7. Once a group of ovaries have been processed (see details on day -1, steps 1-6), place beaker in a water bath at 38.5°C and add medium until the beaker is full.  Allow oocytes to settle for 5 min.  Using a 25 ml sterile Pasteur pipet, remove all but the bottom 100 ml of medium (Figure 8C).

Be careful here as many oocytes can be lost during this step.  An automatic pipettor makes this task quite simple.  Aspirate down to the 100  ml mark (refer to Figure 8C). If the settled oocytes become disturbed, STOP IMMEDIATELY and wait a few minutes for the oocytes to settle again.

Figure 8.  Cleaning up the preparation of oocytes collected by ovary slashing.  After slashing ovaries, medium is poured into a sterile 400-ml beaker (panel A).  After allowing oocytes to settle, medium is aspirated using a disposable pipette until all but the bottom 100-ml has been removed (panels B-C).  The procedure is repeated several times  (until the medium is clear) by filling the beaker with fresh OCM.  On the last step, the medium is removed slowly until all but the bottom 50-ml has been removed (panel D).

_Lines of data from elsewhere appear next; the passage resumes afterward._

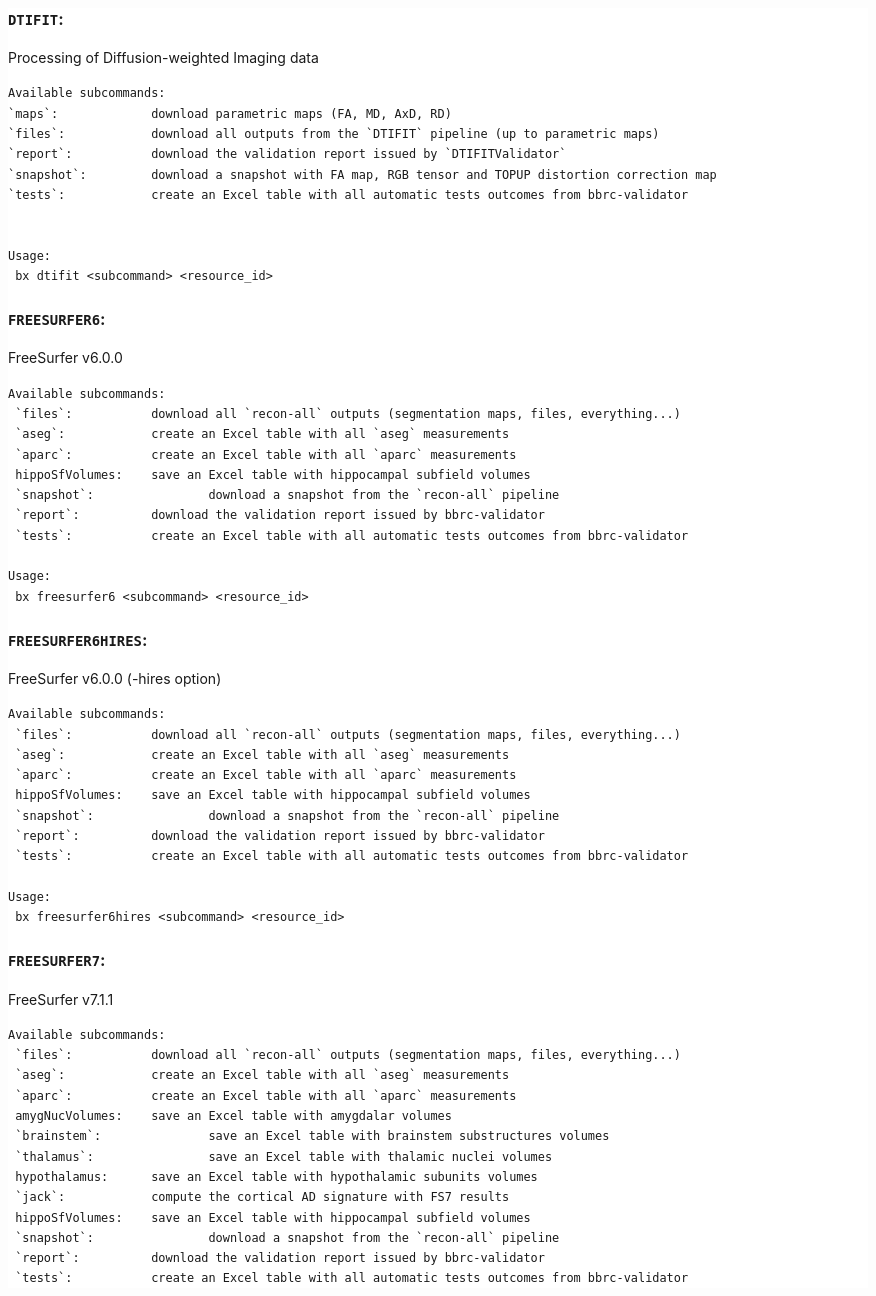 ### **`DTIFIT`**:

Processing of Diffusion-weighted Imaging data

    Available subcommands:
    `maps`:             download parametric maps (FA, MD, AxD, RD)
    `files`:            download all outputs from the `DTIFIT` pipeline (up to parametric maps)
    `report`:           download the validation report issued by `DTIFITValidator`
    `snapshot`:         download a snapshot with FA map, RGB tensor and TOPUP distortion correction map
    `tests`:            create an Excel table with all automatic tests outcomes from bbrc-validator


    Usage:
     bx dtifit <subcommand> <resource_id>

### **`FREESURFER6`**:

FreeSurfer v6.0.0

    Available subcommands:
     `files`:           download all `recon-all` outputs (segmentation maps, files, everything...)
     `aseg`:            create an Excel table with all `aseg` measurements
     `aparc`:           create an Excel table with all `aparc` measurements
     hippoSfVolumes:    save an Excel table with hippocampal subfield volumes
     `snapshot`:                download a snapshot from the `recon-all` pipeline
     `report`:          download the validation report issued by bbrc-validator
     `tests`:           create an Excel table with all automatic tests outcomes from bbrc-validator

    Usage:
     bx freesurfer6 <subcommand> <resource_id>

### **`FREESURFER6HIRES`**:

FreeSurfer v6.0.0 (-hires option)

    Available subcommands:
     `files`:           download all `recon-all` outputs (segmentation maps, files, everything...)
     `aseg`:            create an Excel table with all `aseg` measurements
     `aparc`:           create an Excel table with all `aparc` measurements
     hippoSfVolumes:    save an Excel table with hippocampal subfield volumes
     `snapshot`:                download a snapshot from the `recon-all` pipeline
     `report`:          download the validation report issued by bbrc-validator
     `tests`:           create an Excel table with all automatic tests outcomes from bbrc-validator

    Usage:
     bx freesurfer6hires <subcommand> <resource_id>

### **`FREESURFER7`**:

FreeSurfer v7.1.1

    Available subcommands:
     `files`:           download all `recon-all` outputs (segmentation maps, files, everything...)
     `aseg`:            create an Excel table with all `aseg` measurements
     `aparc`:           create an Excel table with all `aparc` measurements
     amygNucVolumes:    save an Excel table with amygdalar volumes
     `brainstem`:               save an Excel table with brainstem substructures volumes
     `thalamus`:                save an Excel table with thalamic nuclei volumes
     hypothalamus:      save an Excel table with hypothalamic subunits volumes
     `jack`:            compute the cortical AD signature with FS7 results
     hippoSfVolumes:    save an Excel table with hippocampal subfield volumes
     `snapshot`:                download a snapshot from the `recon-all` pipeline
     `report`:          download the validation report issued by bbrc-validator
     `tests`:           create an Excel table with all automatic tests outcomes from bbrc-validator
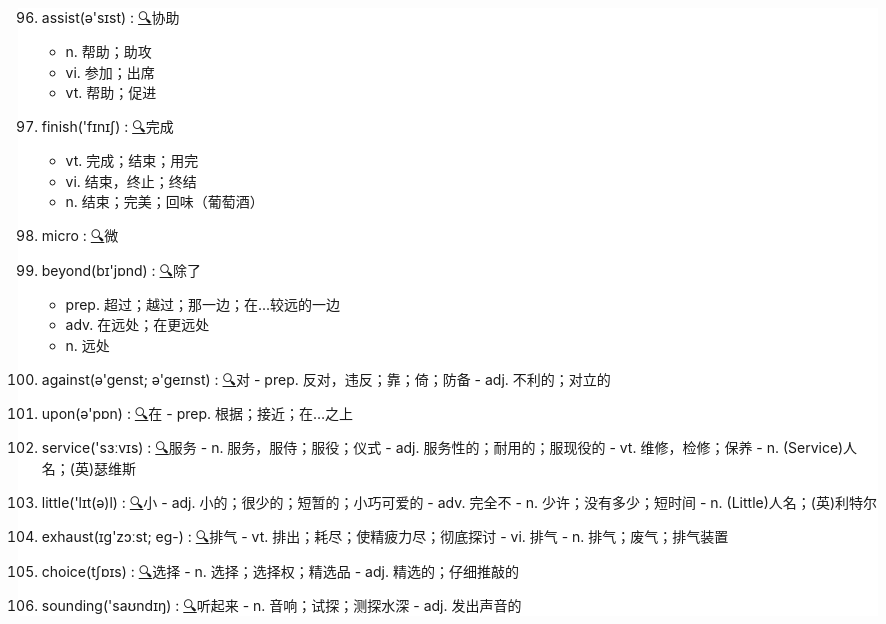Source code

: 96. assist(ə'sɪst) :  <a target='_blank' rel='nofollow noopener noreferrer' href='http://www.youdao.com/w/assist'>🔍</a>协助
    - n. 帮助；助攻
    - vi. 参加；出席
    - vt. 帮助；促进

97. finish('fɪnɪʃ) :  <a target='_blank' rel='nofollow noopener noreferrer' href='http://www.youdao.com/w/finish'>🔍</a>完成
    - vt. 完成；结束；用完
    - vi. 结束，终止；终结
    - n. 结束；完美；回味（葡萄酒）

98. micro :  <a target='_blank' rel='nofollow noopener noreferrer' href='http://www.youdao.com/w/micro'>🔍</a>微

99. beyond(bɪ'jɒnd) :  <a target='_blank' rel='nofollow noopener noreferrer' href='http://www.youdao.com/w/beyond'>🔍</a>除了
    - prep. 超过；越过；那一边；在...较远的一边
    - adv. 在远处；在更远处
    - n. 远处

100. against(ə'genst; ə'geɪnst) :  <a target='_blank' rel='nofollow noopener noreferrer' href='http://www.youdao.com/w/against'>🔍</a>对
    - prep. 反对，违反；靠；倚；防备
    - adj. 不利的；对立的

101. upon(ə'pɒn) :  <a target='_blank' rel='nofollow noopener noreferrer' href='http://www.youdao.com/w/upon'>🔍</a>在
    - prep. 根据；接近；在…之上

102. service('sɜːvɪs) :  <a target='_blank' rel='nofollow noopener noreferrer' href='http://www.youdao.com/w/service'>🔍</a>服务
    - n. 服务，服侍；服役；仪式
    - adj. 服务性的；耐用的；服现役的
    - vt. 维修，检修；保养
    - n. (Service)人名；(英)瑟维斯

103. little('lɪt(ə)l) :  <a target='_blank' rel='nofollow noopener noreferrer' href='http://www.youdao.com/w/little'>🔍</a>小
    - adj. 小的；很少的；短暂的；小巧可爱的
    - adv. 完全不
    - n. 少许；没有多少；短时间
    - n. (Little)人名；(英)利特尔

104. exhaust(ɪg'zɔːst; eg-) :  <a target='_blank' rel='nofollow noopener noreferrer' href='http://www.youdao.com/w/exhaust'>🔍</a>排气
    - vt. 排出；耗尽；使精疲力尽；彻底探讨
    - vi. 排气
    - n. 排气；废气；排气装置

105. choice(tʃɒɪs) :  <a target='_blank' rel='nofollow noopener noreferrer' href='http://www.youdao.com/w/choice'>🔍</a>选择
    - n. 选择；选择权；精选品
    - adj. 精选的；仔细推敲的

106. sounding('saʊndɪŋ) :  <a target='_blank' rel='nofollow noopener noreferrer' href='http://www.youdao.com/w/sounding'>🔍</a>听起来
    - n. 音响；试探；测探水深
    - adj. 发出声音的
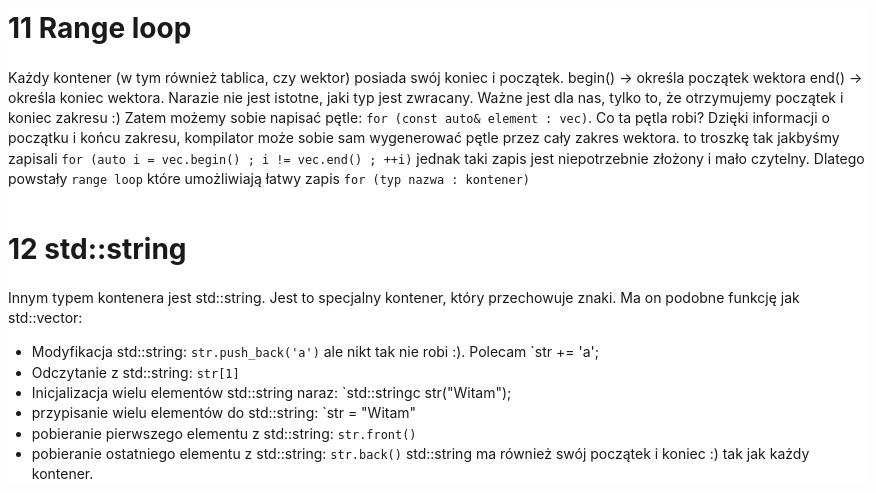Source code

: # 11 Range loop
Każdy kontener (w tym również tablica, czy wektor) posiada swój koniec i początek.
begin() -> określa początek wektora
end() -> określa koniec wektora.
Narazie nie jest istotne, jaki typ jest zwracany. Ważne jest dla nas, tylko to, że otrzymujemy początek i koniec zakresu :)
Zatem możemy sobie napisać pętle: `for (const auto& element : vec)`. Co ta pętla robi?
Dzięki informacji o początku i końcu zakresu, kompilator może sobie sam wygenerować pętle przez cały zakres wektora.
to troszkę tak jakbyśmy zapisali `for (auto i = vec.begin() ; i != vec.end() ; ++i)` jednak taki zapis jest niepotrzebnie
złożony i mało czytelny. Dlatego powstały `range loop` które umożliwiają łatwy zapis `for (typ nazwa : kontener)`

# 12 std::string

Innym typem kontenera jest std::string. Jest to specjalny kontener, który przechowuje znaki.
Ma on podobne funkcję jak std::vector:
  * Modyfikacja std::string: `str.push_back('a')` ale nikt tak nie robi :). Polecam `str += 'a';
  * Odczytanie z std::string: `str[1]`
  * Inicjalizacja wielu elementów std::string naraz: `std::stringc str("Witam");
  * przypisanie wielu elementów do std::string: `str = "Witam"
  * pobieranie pierwszego elementu z std::string: `str.front()`
  * pobieranie ostatniego elementu z std::string: `str.back()`
std::string ma również swój początek i koniec :) tak jak każdy kontener.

8.  While oocytes are settling, add ~ 5 ml of OCM to an X-plate.

9. Add ~350 ml of fresh OCM and repeat process until medium is clear.  For the last wash, remove all but the bottom 50 ml of medium and transfer medium into an intergrid culture dish (100 x 15 mm; Figure 2).   Wash the beaker with a small amount of OCM and transfer this medium to the intergrid culture dish also.  Place the intergrid dish on plate warmer until ready for searching (Figure 9).
Only go down to the 50 ml mark after the very last wash (it is of extreme importance that this be done very slowly so as to avoid aspirating the settled oocytes.